Il ne s’agit pas de renoncer à toute méthode. Au contraire, l’anticipation est essentielle. Mais il faut accepter que l’on ne contrôle pas tout. Il faut renoncer à l’illusion d’un pilotage parfait, et se préparer à l’imprévu, à l’adaptation permanente.
SAVOIR S’ADAPTER PLUTOT QUE DE SUIVRE UN PLAN A LA LETTRE
La première leçon, c’est que tout ne se passera jamais comme prévu. Et c’est normal. Cela ne signifie pas que vous avez mal préparé votre projet. Cela signifie que vous avez affaire au réel.
L’enjeu, pour un chef de projet ou un pilote de changement, n’est donc pas d’exécuter un scénario figé, mais de faire preuve d’agilité, de savoir bifurquer rapidement, de réagir avec lucidité et créativité aux signaux faibles ou aux résistances inattendues.

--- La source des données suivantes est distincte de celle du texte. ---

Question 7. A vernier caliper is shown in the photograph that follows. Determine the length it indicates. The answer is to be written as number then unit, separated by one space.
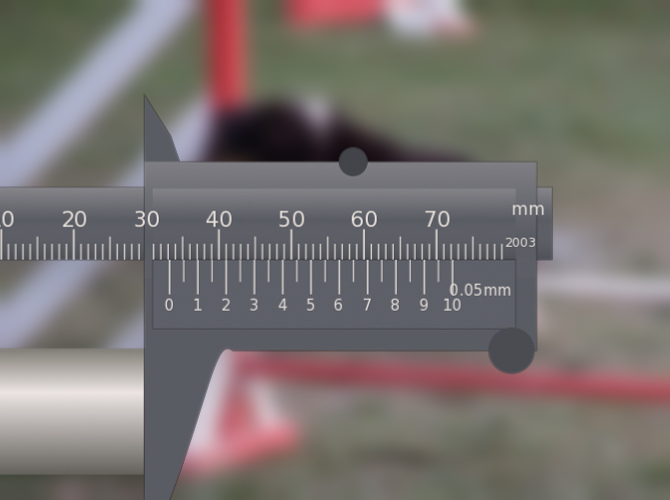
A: 33.2 mm
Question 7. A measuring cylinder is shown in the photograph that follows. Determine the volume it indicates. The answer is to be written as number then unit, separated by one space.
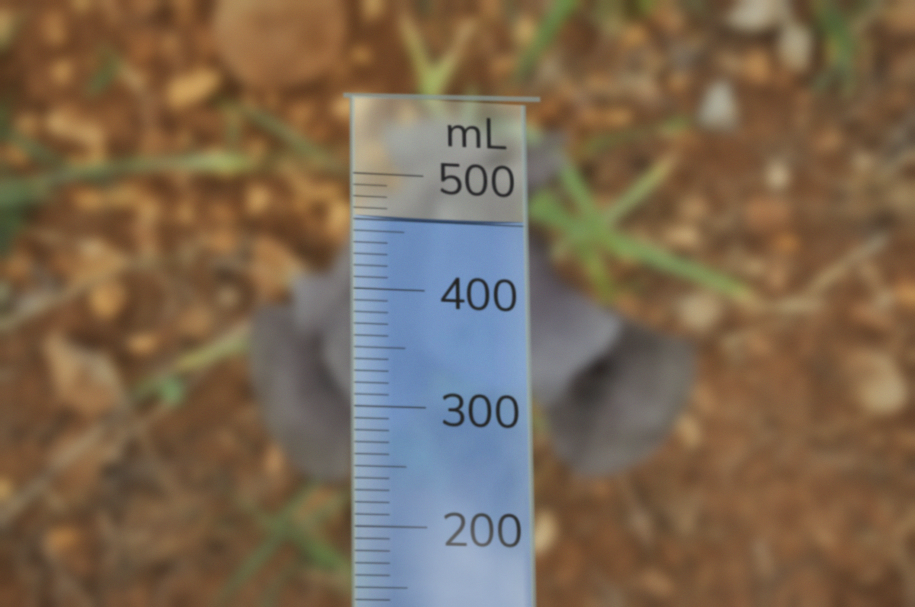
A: 460 mL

La capacité d’un leader du changement ne se mesure pas à sa rigueur d’exécution, mais à sa faculté à naviguer dans l’incertain, à faire face aux imprévus avec calme et discernement.
CHAQUE CONTEXTE EST UNIQUE, CHANQUE CHANGEMENT L’EST AUSSI
Autre conséquence majeure : le changement n’est jamais reproductible à l’identique. On peut avoir vécu une transformation similaire dans une autre entreprise, dans un autre service, sur un autre projet… mais vouloir appliquer exactement la même recette est une erreur fréquente.

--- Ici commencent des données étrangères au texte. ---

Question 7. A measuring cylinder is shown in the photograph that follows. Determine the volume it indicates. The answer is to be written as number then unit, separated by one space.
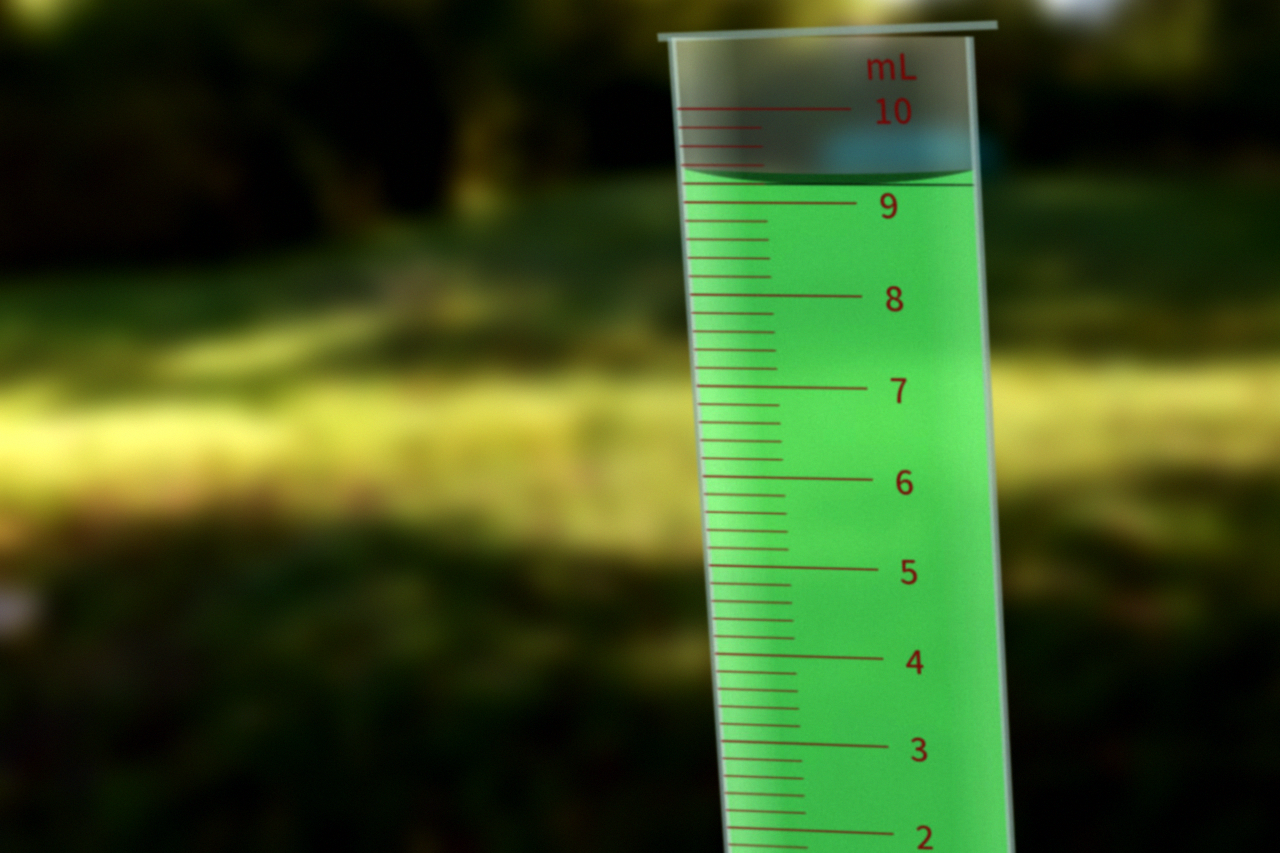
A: 9.2 mL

Le « copier-coller » managérial ne fonctionne pas dans le monde du complexe. Ce qui a fonctionné hier peut échouer demain, parce que les contextes sont différents, les équilibres internes ne sont pas les mêmes, les équipes n’ont pas les mêmes histoires, ni les mêmes sensibilités.
C’est pourquoi il est essentiel de s’adapter au terrain. Cela demande de l’écoute, de l’observation, une vraie intelligence contextuelle. Ce n’est pas parce qu’on « a déjà fait » qu’on « sait ». Chaque démarche doit être conçue en réponse à un environnement spécifique.

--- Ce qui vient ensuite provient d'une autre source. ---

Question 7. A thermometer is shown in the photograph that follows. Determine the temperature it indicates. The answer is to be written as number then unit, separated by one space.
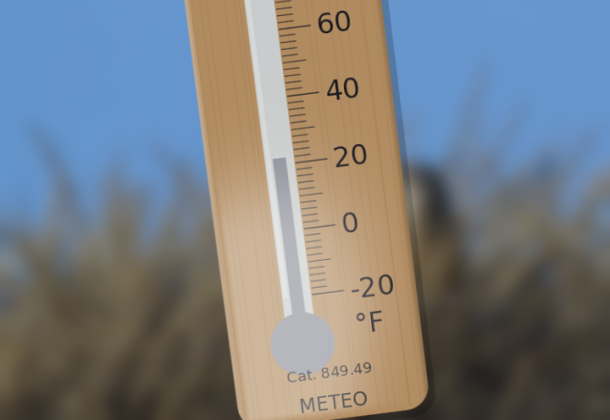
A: 22 °F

Conduire le changement, c’est penser comme un jardinier, pas comme un ingénieur
Plutôt que de penser le changement comme un plan industriel, pensons-le comme un processus organique. Il ne s’agit pas d’assembler des pièces, mais de cultiver un environnement, de faire pousser des comportements nouveaux, d’entretenir la confiance, de répondre au vivant avec du vivant.
Un changement réussi ne se pilote pas seulement avec des outils, mais avec du discernement, de l’écoute, de la patience, de la souplesse et de l’humilité.